Capitolo uno
Nella tana del Coniglio

Alice cominciava ad annoiarsi di stare a sedere sulla riva accanto a sua sorella, senza avere nulla da fare.
Una o due volte aveva dato un'occhiata al libro che la sorella stava leggendo, ma non c'erano nè dialoghi nè figure,

— e a che serve un libro
pensava Alice

— senza dialoghi nè figure?

E si andava domandando alla meglio, (perchè la calura del giorno l'assonnava e istupidiva), se il piacere di fare una ghirlanda di margherite valesse la pena di alzarsi a raccoglierle, quand'ecco all'improvviso un coniglio bianco con gli occhi rosa le passò accanto di corsa, quasi sfiorandola.

Non c'era nulla di tanto notevole in questo, nè Alice pensò che fosse troppo strano sentir parlare il Coniglio, il quale diceva fra sé:

— Povero me! Povero me! Arriverò tardi!

(quando in seguito ci ripensò, si rese conto che avrebbe dovuto meravigliarsene, ma allora le sembrò una cosa naturalissima); però quando il Coniglio trasse un orologio dal taschino del panciotto e dopo averlo guardato, si mise a correre, Alice saltò in piedi perché pensò che non aveva mai visto un coniglio con il panciotto e il taschino, nè con un orologio da cavar fuori, e, fremente di curiosità, lo rincorse attraverso il campo, arrivando appena in tempo per vederlo entrare in una grande tana da conigli sotto la siepe.
Un istante dopo, Alice lo inseguiva là sotto, senza pensare neanche un istante a come diavolo avrebbe fatto per tornare indietro.

La tana del coniglio scendeva giù dritta come una galleria, e poi sprofondava così improvvisamente che Alice non ebbe un solo istante per pensare di fermarsi e si sentì precipitare in una specie di precipizio che sembrava a un pozzo profondissimo.
O il pozzo era straordinariamente profondo oppure Alice precipitava lentissimamente, perché cadendo ebbe un sacco di tempo per guardarsi intorno e per pensare meravigliata a cosa sarebbe accaduto dopo. All'inizio cercò di guardare in fondo per scoprire dove stesse andando ma era troppo buio pesto e non si vedeva nulla. Allora guardò le pareti del pozzo e si accorse che erano rivestite di credenze e di scaffali; e sparse qua e là carte geografiche e quadri appesi a chiodi.
Mentre continuava a cadere, afferrò un barattolo da uno degli scaffali; sull'etichetta c'era scritto: "Marmellata d'Arance" ma con sua grande delusione il barattolo era vuoto; non volle lasciarlo cadere giù per paura di ammazzare chi si fosse trovato in fondo, e così lo depose su un altro scaffale al quale stava passando davanti.

— Bene,
pensava Alice intanto,

— dopo una caduta come questa, se mi succede di ruzzolare per le scale mi sembrerà una sciocchezza!
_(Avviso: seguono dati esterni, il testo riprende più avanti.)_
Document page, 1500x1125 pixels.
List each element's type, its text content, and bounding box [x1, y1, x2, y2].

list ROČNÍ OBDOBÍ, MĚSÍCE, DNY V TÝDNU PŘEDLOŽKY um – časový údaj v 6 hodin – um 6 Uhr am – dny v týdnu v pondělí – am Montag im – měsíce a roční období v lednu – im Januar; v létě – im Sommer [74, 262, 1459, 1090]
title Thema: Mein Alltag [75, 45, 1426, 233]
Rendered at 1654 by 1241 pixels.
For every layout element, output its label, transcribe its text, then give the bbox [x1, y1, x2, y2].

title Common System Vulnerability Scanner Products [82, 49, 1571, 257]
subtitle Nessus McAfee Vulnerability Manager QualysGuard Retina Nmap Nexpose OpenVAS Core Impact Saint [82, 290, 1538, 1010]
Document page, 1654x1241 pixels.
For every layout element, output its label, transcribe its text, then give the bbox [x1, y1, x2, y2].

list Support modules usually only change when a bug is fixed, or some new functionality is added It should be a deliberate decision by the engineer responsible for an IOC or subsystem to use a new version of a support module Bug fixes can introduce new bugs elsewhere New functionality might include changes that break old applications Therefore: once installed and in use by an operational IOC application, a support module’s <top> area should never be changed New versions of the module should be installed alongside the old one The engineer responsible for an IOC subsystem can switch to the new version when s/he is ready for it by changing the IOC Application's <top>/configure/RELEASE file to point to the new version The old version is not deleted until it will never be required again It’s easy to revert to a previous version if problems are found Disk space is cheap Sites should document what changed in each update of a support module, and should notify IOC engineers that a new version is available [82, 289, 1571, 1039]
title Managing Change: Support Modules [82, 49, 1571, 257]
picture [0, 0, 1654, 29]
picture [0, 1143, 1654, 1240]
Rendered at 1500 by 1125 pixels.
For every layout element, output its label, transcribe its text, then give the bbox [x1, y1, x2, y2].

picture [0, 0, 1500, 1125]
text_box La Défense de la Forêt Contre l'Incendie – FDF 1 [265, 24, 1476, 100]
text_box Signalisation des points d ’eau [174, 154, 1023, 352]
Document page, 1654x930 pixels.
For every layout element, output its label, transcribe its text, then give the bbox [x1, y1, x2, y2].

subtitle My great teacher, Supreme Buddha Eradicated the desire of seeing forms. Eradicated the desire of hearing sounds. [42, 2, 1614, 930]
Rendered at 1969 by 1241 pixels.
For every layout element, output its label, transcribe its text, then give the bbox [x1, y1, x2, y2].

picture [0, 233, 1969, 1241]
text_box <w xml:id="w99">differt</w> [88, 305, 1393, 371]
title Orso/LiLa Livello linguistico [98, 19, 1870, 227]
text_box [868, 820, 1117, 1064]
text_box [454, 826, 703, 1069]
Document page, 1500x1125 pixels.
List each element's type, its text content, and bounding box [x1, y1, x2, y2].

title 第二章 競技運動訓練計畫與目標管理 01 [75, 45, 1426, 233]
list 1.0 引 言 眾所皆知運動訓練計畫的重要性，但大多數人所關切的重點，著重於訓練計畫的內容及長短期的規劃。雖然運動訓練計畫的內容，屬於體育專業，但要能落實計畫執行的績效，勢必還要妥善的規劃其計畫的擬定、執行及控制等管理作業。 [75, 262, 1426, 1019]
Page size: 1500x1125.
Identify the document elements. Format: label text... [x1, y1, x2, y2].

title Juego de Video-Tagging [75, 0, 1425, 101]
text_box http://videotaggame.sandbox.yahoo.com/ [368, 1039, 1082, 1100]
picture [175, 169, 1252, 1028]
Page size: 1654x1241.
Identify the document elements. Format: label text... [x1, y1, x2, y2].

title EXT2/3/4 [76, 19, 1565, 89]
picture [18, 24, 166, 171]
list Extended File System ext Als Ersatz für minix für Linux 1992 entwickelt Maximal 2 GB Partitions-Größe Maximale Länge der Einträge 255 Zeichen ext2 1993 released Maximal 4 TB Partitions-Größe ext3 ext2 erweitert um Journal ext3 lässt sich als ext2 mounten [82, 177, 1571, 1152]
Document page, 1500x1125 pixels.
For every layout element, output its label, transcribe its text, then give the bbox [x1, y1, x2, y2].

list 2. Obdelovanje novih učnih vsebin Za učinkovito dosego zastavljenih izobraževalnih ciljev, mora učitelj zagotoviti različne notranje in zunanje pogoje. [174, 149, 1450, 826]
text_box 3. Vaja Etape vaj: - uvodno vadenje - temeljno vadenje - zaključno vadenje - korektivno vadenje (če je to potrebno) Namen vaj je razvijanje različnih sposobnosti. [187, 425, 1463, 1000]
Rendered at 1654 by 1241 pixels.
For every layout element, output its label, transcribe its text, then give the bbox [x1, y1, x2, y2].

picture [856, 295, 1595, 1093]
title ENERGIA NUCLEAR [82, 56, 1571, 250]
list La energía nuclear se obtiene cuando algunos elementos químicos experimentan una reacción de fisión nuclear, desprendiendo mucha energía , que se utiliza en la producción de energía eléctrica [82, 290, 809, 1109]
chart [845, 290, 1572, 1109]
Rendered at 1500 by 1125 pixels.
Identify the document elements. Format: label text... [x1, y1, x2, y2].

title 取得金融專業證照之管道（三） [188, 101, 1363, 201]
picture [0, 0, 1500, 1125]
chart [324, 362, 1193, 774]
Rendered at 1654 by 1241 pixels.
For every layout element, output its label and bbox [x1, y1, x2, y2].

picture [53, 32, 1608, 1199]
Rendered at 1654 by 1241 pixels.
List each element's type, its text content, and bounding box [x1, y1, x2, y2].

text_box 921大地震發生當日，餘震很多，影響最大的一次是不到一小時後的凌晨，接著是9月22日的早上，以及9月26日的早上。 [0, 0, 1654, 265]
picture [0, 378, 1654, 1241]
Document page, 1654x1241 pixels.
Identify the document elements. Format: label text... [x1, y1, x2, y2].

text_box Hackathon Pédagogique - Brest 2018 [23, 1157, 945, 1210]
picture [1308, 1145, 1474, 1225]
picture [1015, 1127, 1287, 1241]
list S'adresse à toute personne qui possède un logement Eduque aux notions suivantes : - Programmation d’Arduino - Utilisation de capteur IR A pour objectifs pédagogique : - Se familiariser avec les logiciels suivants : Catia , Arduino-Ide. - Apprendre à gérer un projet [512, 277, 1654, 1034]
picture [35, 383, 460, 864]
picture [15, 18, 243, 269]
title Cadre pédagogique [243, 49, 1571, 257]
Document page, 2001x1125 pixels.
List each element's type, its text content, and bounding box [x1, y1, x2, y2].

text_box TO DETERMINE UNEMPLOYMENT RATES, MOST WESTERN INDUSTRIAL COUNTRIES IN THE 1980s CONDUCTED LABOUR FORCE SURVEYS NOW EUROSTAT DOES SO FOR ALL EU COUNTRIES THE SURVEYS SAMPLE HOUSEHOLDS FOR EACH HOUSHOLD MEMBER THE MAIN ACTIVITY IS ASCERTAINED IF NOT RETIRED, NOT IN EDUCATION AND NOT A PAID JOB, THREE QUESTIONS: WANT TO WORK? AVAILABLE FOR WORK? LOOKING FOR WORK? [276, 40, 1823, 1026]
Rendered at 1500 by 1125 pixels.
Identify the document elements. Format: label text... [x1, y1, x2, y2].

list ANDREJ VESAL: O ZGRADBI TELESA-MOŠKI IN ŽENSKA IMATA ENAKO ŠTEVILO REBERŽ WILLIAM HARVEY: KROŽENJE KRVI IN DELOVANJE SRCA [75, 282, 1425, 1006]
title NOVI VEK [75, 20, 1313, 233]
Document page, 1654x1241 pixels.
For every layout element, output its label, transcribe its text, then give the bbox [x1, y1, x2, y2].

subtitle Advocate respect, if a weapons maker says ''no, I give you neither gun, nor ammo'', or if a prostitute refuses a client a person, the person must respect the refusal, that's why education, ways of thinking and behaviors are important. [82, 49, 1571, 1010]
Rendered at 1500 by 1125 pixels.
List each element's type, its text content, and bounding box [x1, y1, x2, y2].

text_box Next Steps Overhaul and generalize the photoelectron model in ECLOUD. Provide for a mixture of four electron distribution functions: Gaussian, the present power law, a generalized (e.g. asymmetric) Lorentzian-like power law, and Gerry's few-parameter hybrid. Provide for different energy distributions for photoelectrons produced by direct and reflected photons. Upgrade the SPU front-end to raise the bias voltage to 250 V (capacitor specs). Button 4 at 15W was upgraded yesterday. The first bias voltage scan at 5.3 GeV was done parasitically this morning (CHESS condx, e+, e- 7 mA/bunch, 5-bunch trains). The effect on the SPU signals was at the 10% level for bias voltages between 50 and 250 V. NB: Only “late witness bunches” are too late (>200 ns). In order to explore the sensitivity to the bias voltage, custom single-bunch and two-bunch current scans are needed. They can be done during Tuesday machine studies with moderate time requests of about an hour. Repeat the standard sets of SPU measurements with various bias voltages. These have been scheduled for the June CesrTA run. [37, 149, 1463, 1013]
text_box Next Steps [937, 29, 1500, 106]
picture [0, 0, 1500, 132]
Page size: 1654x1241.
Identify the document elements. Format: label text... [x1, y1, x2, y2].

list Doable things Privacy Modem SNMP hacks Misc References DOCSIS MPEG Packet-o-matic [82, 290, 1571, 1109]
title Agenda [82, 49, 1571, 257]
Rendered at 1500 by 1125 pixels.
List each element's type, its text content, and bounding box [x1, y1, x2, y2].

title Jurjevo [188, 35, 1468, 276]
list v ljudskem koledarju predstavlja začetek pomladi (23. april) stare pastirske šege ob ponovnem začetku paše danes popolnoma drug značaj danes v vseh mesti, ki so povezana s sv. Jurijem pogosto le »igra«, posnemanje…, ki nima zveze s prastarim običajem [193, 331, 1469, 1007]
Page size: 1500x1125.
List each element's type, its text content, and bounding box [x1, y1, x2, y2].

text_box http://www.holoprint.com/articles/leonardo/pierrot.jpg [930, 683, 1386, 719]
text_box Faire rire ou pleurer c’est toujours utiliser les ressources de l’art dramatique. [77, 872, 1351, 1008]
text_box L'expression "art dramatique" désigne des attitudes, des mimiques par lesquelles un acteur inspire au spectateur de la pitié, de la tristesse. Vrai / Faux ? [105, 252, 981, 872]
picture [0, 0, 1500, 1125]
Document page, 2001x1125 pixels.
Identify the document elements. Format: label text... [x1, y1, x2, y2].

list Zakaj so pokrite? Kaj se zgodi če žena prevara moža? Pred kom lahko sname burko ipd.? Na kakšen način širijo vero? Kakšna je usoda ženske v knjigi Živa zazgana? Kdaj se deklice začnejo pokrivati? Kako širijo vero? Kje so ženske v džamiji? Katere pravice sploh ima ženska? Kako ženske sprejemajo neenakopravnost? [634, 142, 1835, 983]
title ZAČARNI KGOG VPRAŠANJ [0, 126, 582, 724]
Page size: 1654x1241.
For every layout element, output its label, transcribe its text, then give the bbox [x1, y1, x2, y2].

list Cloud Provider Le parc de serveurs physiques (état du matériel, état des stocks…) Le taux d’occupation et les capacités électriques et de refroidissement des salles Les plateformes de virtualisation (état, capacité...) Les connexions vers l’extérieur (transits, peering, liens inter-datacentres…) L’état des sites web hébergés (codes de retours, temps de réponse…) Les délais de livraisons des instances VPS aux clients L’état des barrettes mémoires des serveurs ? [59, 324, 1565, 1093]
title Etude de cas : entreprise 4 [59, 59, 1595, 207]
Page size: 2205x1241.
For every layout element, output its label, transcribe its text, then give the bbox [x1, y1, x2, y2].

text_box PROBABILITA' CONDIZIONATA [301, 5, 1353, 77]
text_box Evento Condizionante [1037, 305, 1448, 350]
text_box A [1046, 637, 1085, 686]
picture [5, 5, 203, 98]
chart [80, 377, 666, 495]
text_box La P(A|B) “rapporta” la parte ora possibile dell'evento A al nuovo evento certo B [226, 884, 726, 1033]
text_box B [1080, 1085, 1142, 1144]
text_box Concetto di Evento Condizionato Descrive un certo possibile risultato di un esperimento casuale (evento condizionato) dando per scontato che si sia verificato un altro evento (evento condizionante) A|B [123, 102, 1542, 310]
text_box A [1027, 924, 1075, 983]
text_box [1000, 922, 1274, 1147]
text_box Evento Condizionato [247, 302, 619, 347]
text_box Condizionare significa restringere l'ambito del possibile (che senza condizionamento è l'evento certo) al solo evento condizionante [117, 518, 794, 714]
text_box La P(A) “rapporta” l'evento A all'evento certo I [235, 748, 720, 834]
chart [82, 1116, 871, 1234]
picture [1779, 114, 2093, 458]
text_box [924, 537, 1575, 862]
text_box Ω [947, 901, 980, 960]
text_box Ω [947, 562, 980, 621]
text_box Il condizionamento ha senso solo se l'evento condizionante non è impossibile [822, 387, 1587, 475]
A casa poi come mi crederanno coraggiosa! Anche cadere dal tetto non mi farebbe nessun effetto!

(E probabilmente diceva la verità).
E giù, giù, giù! Non finiva mai quella caduta?

— Chi sa per quante miglia sarò precipitata ormai?
disse ad alta voce.

—Sarò quasi vicina al centro della terra. Allora: saranno più di quattrocento miglia di profondità, credo…

(Alice aveva imparato molte cose del genere durante le lezioni a scuola, e anche se quello non era il momento adatto per sfoggiare la sua erudizione, dato che nessuno l'ascoltava, comunque ripassare era sempre un buon esercizio)

— Sì, dovrebbe essere questa la distanza giusta, più o meno; ma allora a quale latitudine o longitudine sarò arrivata?

(In realtà Alice, non aveva idea di cosa fossero la latitudine o la longitudine, ma le piaceva molto pronunciare quelle splendide parole altisonanti). Dopo pochi minuti ricominciò:
— Forse sto attraversando tutta la terra! E se dovessi uscire tra la gente che cammina a testa in giù! Credo che si chiamino gli Antitodi...

(Fu felice che in quel momento non la sentisse nessuno, perchè quella parola non le suonava giusta)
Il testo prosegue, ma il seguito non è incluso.